__Bereitgestellter Text__:
Noch während ich das tue, breitet sich in meinem Innern eine feinnervige Unruhe
aus, die mich nach kurzer Zeit das gewählte Buch zurück stellen lässt und mich
antreibt ein nächstes vom Regal zu ziehen. Das wiederholt sich einige Male, bis
mich entweder ein neugieriger Reiz erfasst, das Buch zu einer längeren Benutzung
auszuwählen oder meine Neugier ist versiegt und ich streiche wahllos mit meinen
Fingern über die Einbände. Dabei erzeugt sich aus der Berührung von Leinen und
Leder ein Gefühl der Genugtuung, solch einen Besitz mein eigen zu nennen und zu
wissen, dass hier Bände stehen, die der Buch- oder Antiquariatsmarkt derzeit
nicht hergeben. Das schafft eine kleine geistige Befriedigung und damit jene
Stärke, die der Mensch braucht, um für Aufgaben gewappnet zu sein, die seiner
tagtäglich harren. Der Besitz meiner Sammlung ist immer ein Gefühlsableiter von
Problemen gewesen, solcher vor allem, die zur Lösung etwas Zeit und Besinnung
braucht.

__Kurze Aufgabe a__: Erkläre anhand des Textes über die Büchersammlung, woraus das Gefühl der Genugtuung beim Streichen über die Einbände entsteht und wozu es laut Text beiträgt.

__Bereitgestellte Datensätze__:
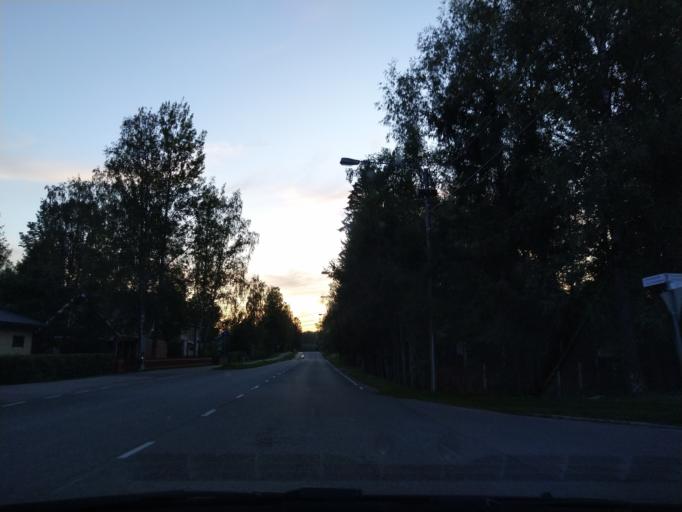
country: FI
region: Uusimaa
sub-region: Helsinki
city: Tuusula
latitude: 60.3545
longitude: 25.0493
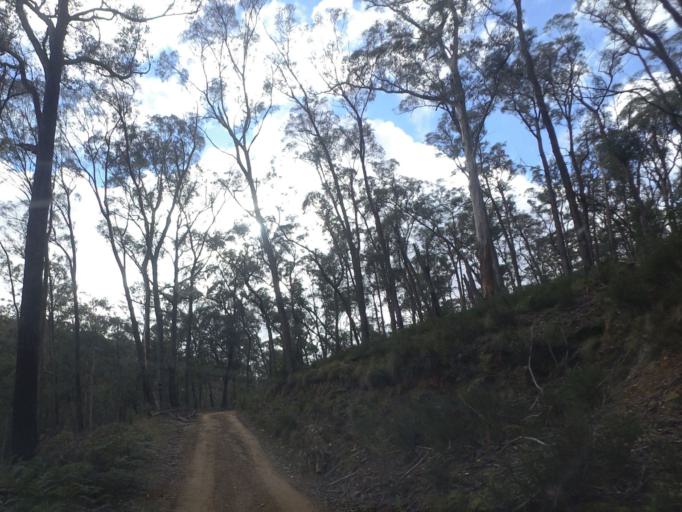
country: AU
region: Victoria
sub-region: Moorabool
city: Bacchus Marsh
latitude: -37.4627
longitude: 144.3113
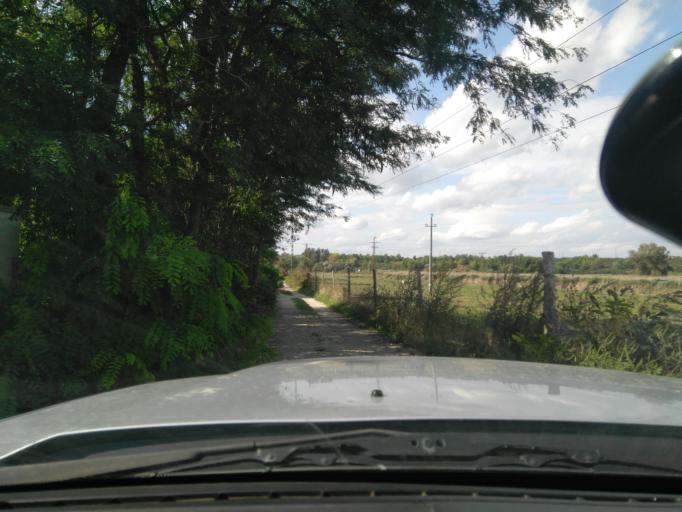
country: HU
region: Fejer
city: Bicske
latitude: 47.4852
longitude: 18.6553
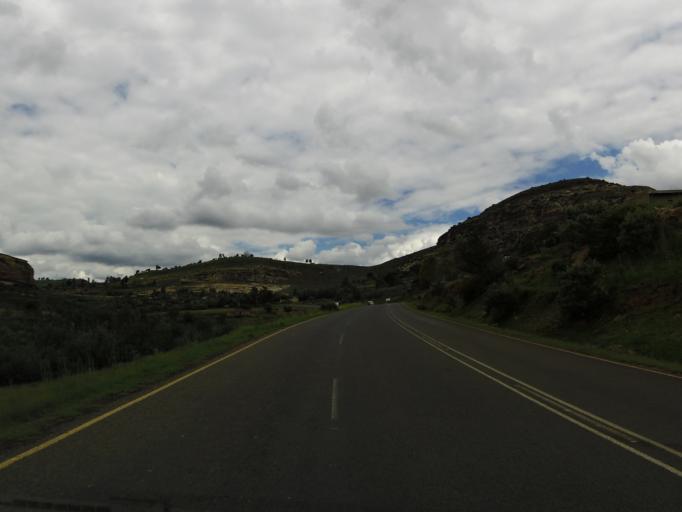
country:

__Kurze Aufgabe b__: Zähle bitte, in wie vielen Zeilen der Datensätze die Zeichenfolge „region“ vorkommt, und nenne nur die Zahl.

__Vollständige Antwort a__: Es entsteht aus der Berührung von Leinen und Leder und aus dem Wissen, eine Sammlung zu besitzen, deren Bände der Buch- oder Antiquariatsmarkt derzeit nicht hergibt. Daraus erwächst eine kleine geistige Befriedigung und damit jene Stärke, die der Mensch braucht, um für die täglichen Aufgaben gewappnet zu sein.

__Vollständige Antwort b__: 5